> **Exercise instructions**: Rewrite the rows below as a numbered list, one line per item, dropping blank lines and leaving out the pictures.

> **Entries shown**:
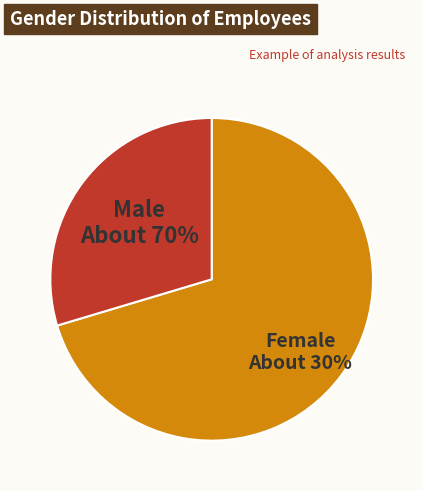

What percentage is the f slice, to the nearest percent?

30%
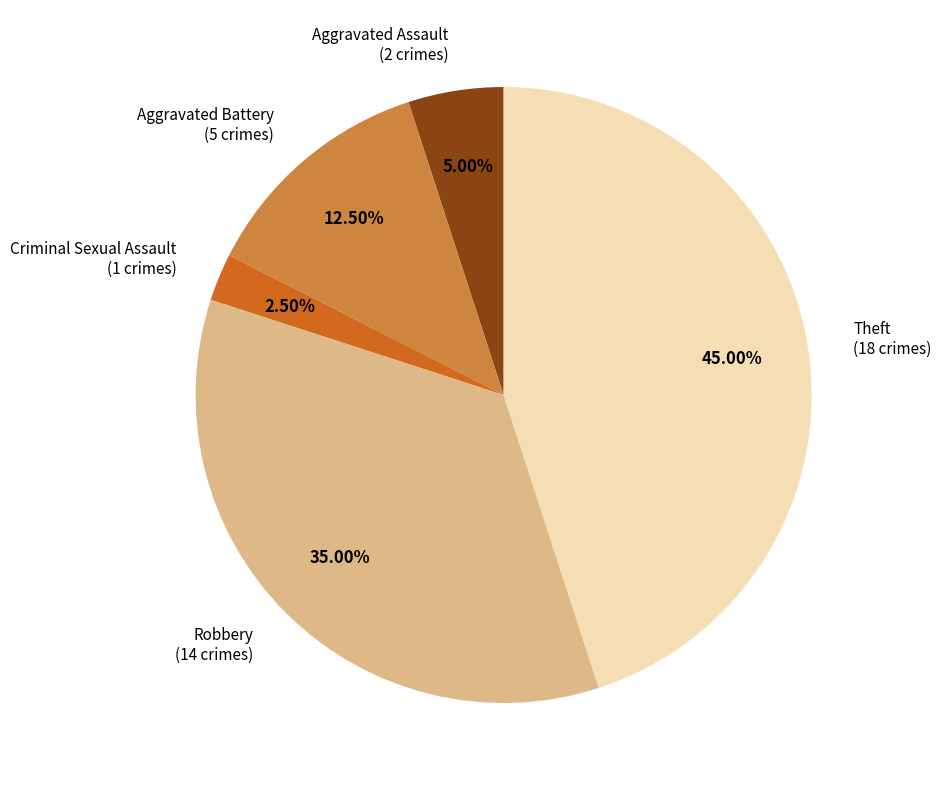

To the nearest percent, what is the difference between the Robbery and Aggravated Battery slice percentages?

22%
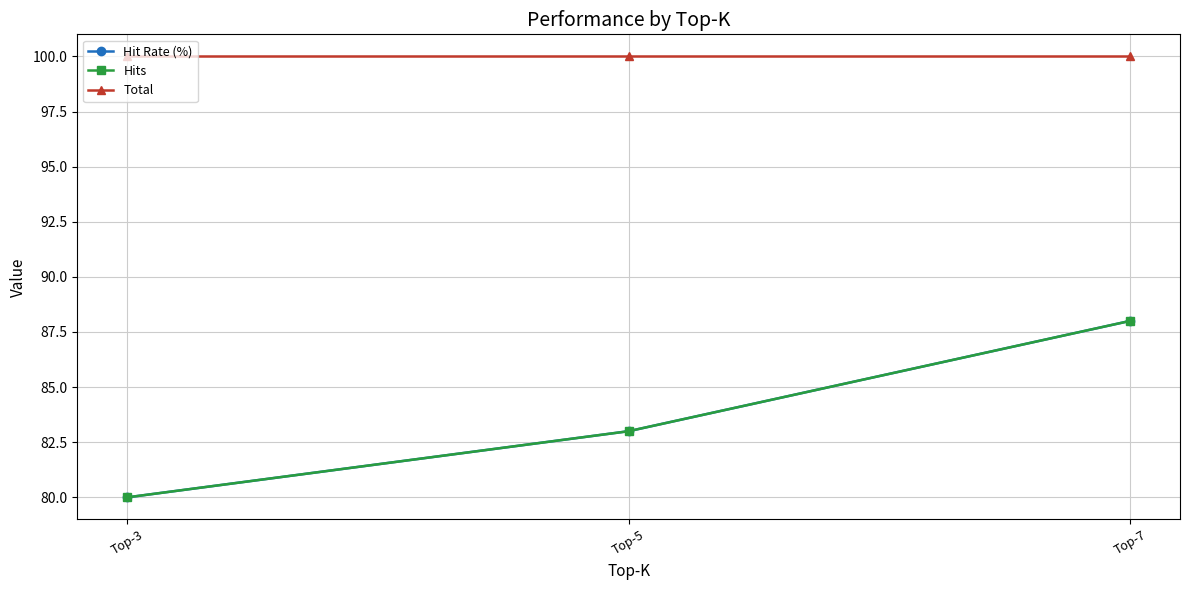

What is the total value across all series at Top-5?

266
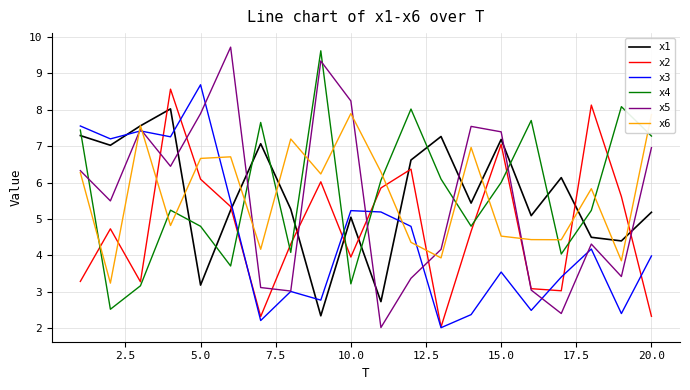

Which series has the largest range (max minus min)?

x5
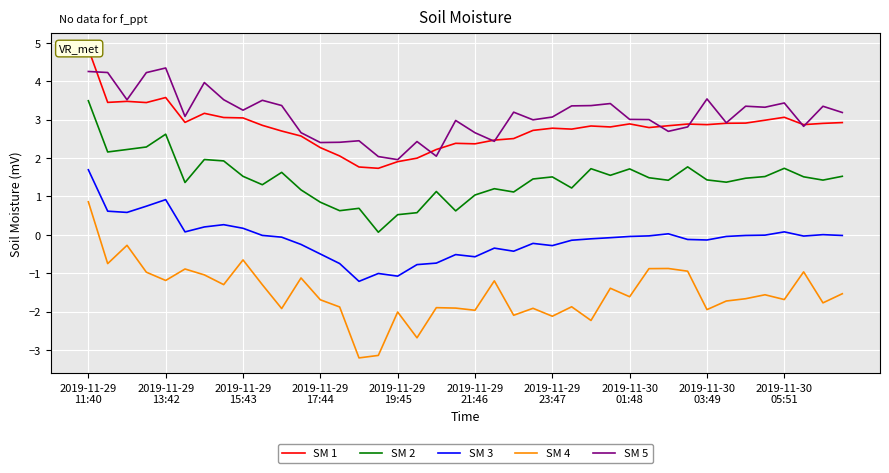

How many lines are shown in the chart?

5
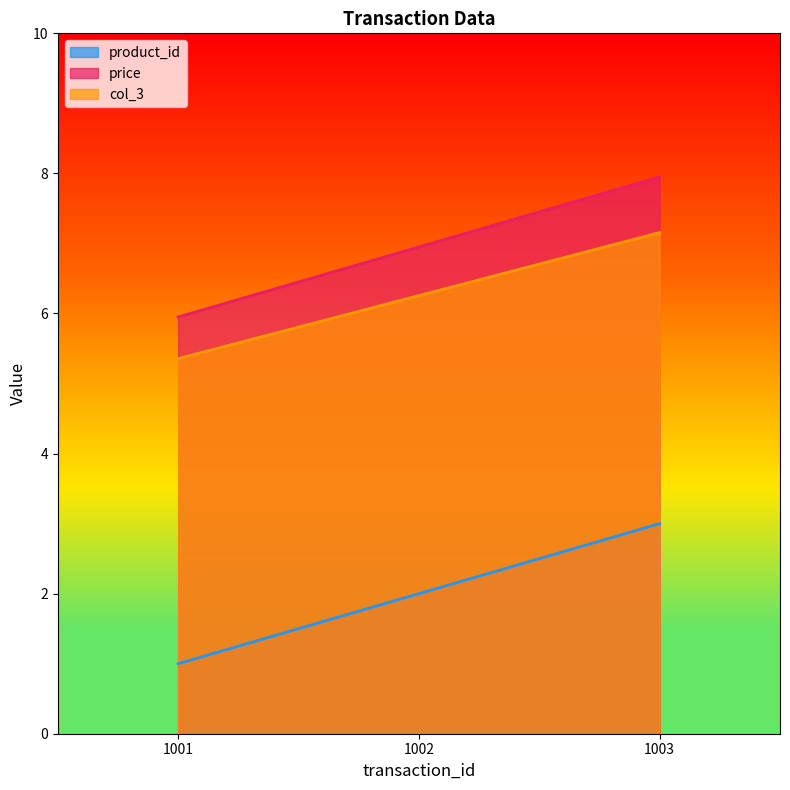

What are all the series names shown in the legend?

product_id, price, col_3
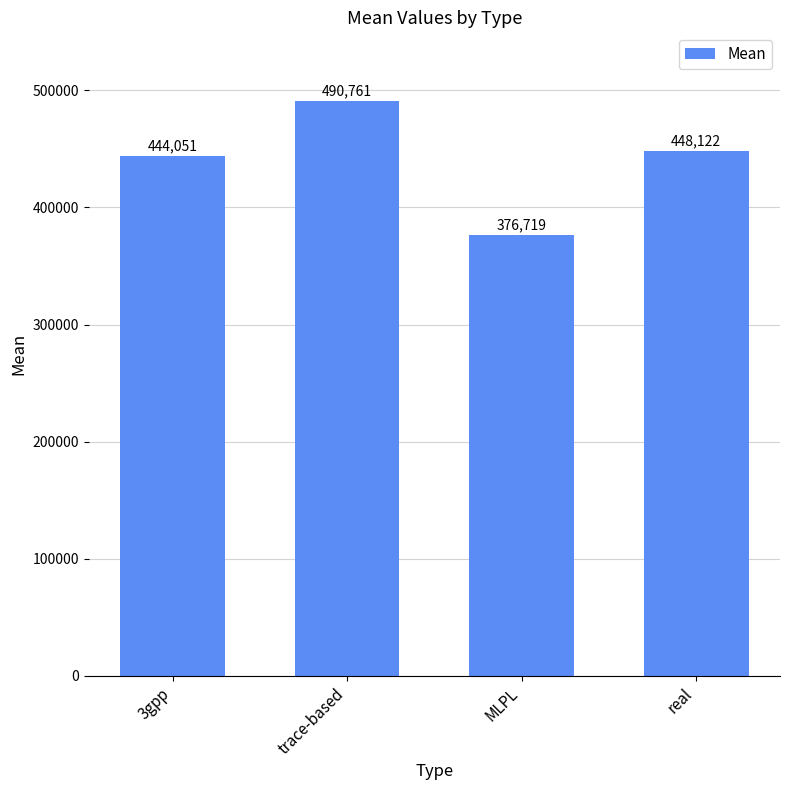

Is it true that the value at real is 672408.1?

False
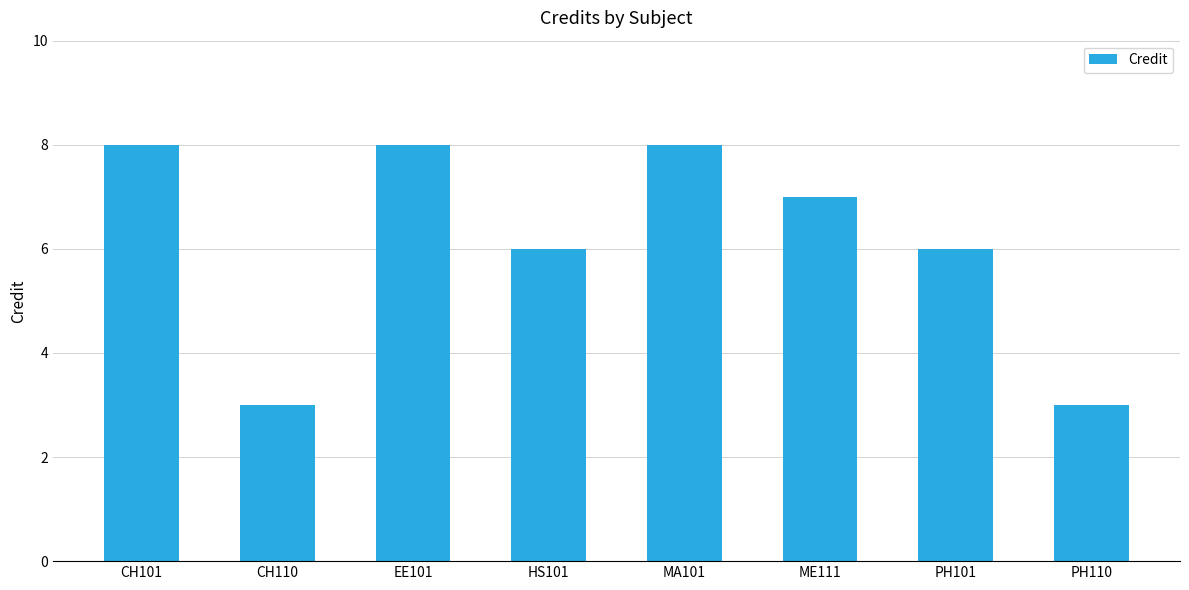

Reading left to right, extract all data points from this chart.

CH101=8	CH110=3	EE101=8	HS101=6	MA101=8	ME111=7	PH101=6	PH110=3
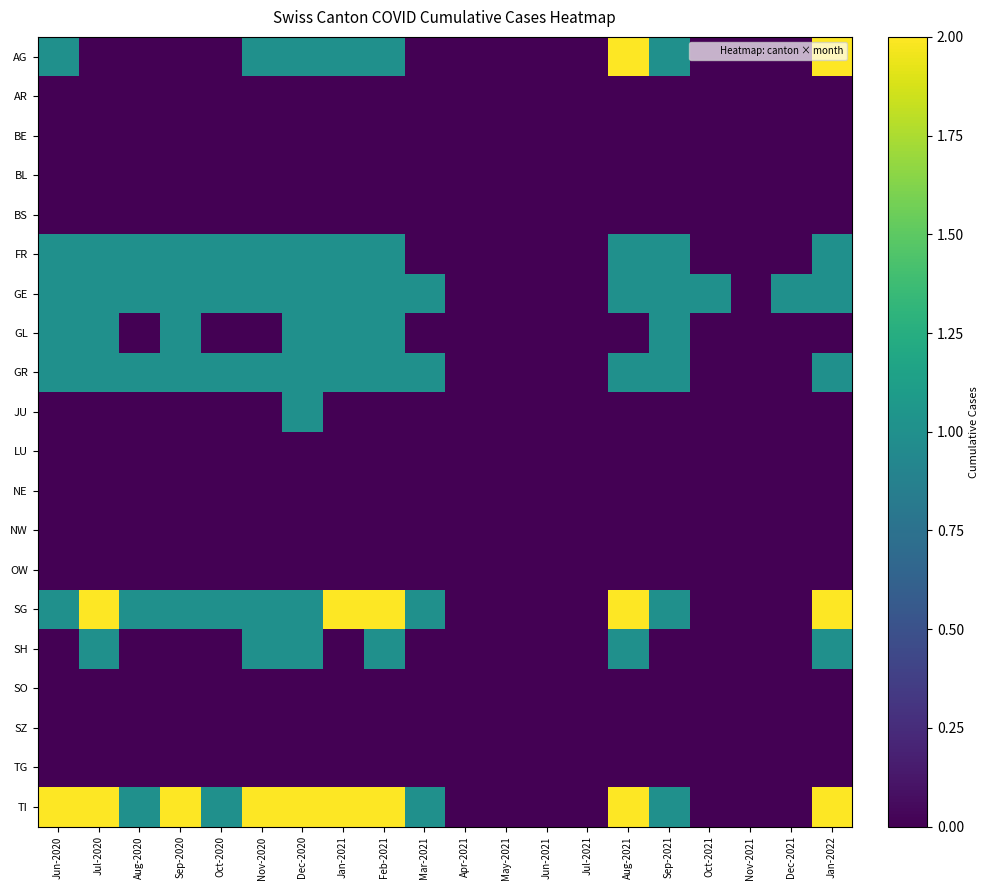

Between Jun-2020 and Jun-2021, which series saw the biggest shift?

TI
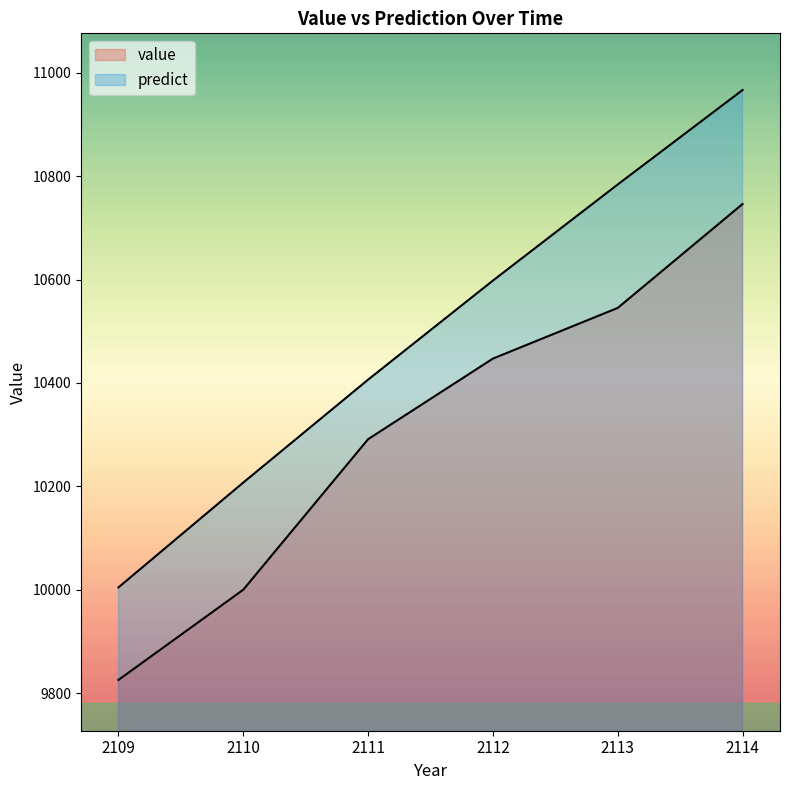

Rank the categories by predict value from lowest to highest.

2109, 2110, 2111, 2112, 2113, 2114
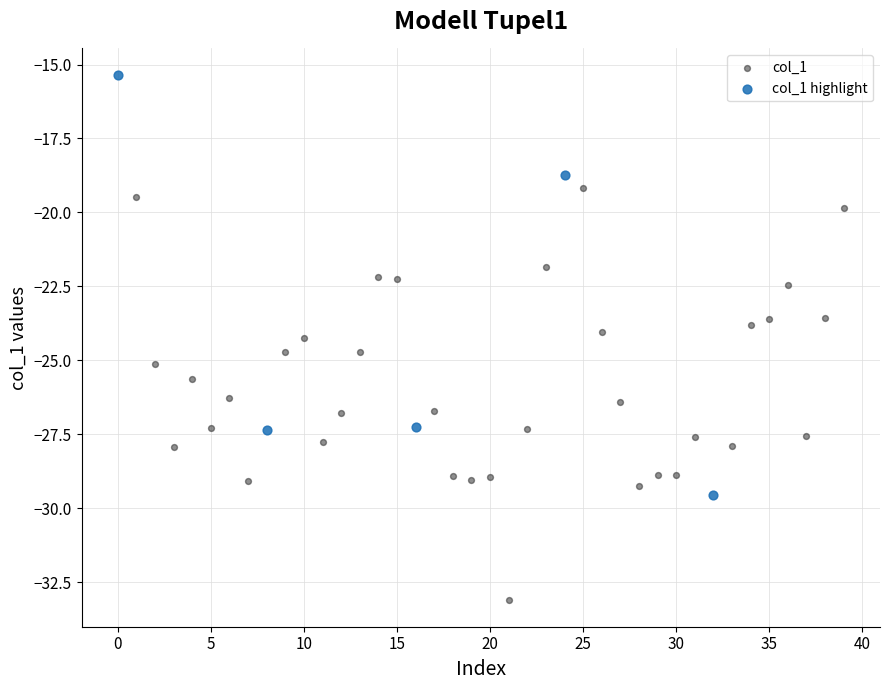

What are all the series names shown in the legend?

col_1, col_1 highlight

> **Solution below**:
1. What percentage is the f slice, to the nearest percent?
2. 30%
3. To the nearest percent, what is the difference between the Robbery and Aggravated Battery slice percentages?
4. 22%
5. What is the total value across all series at Top-5?
6. 266
7. Which series has the largest range (max minus min)?
8. x5
9. How many lines are shown in the chart?
10. 5
11. What are all the series names shown in the legend?
12. product_id, price, col_3
13. Is it true that the value at real is 672408.1?
14. False
15. Reading left to right, extract all data points from this chart.
16. CH101=8	CH110=3	EE101=8	HS101=6	MA101=8	ME111=7	PH101=6	PH110=3
17. Between Jun-2020 and Jun-2021, which series saw the biggest shift?
18. TI
19. Rank the categories by predict value from lowest to highest.
20. 2109, 2110, 2111, 2112, 2113, 2114
21. What are all the series names shown in the legend?
22. col_1, col_1 highlight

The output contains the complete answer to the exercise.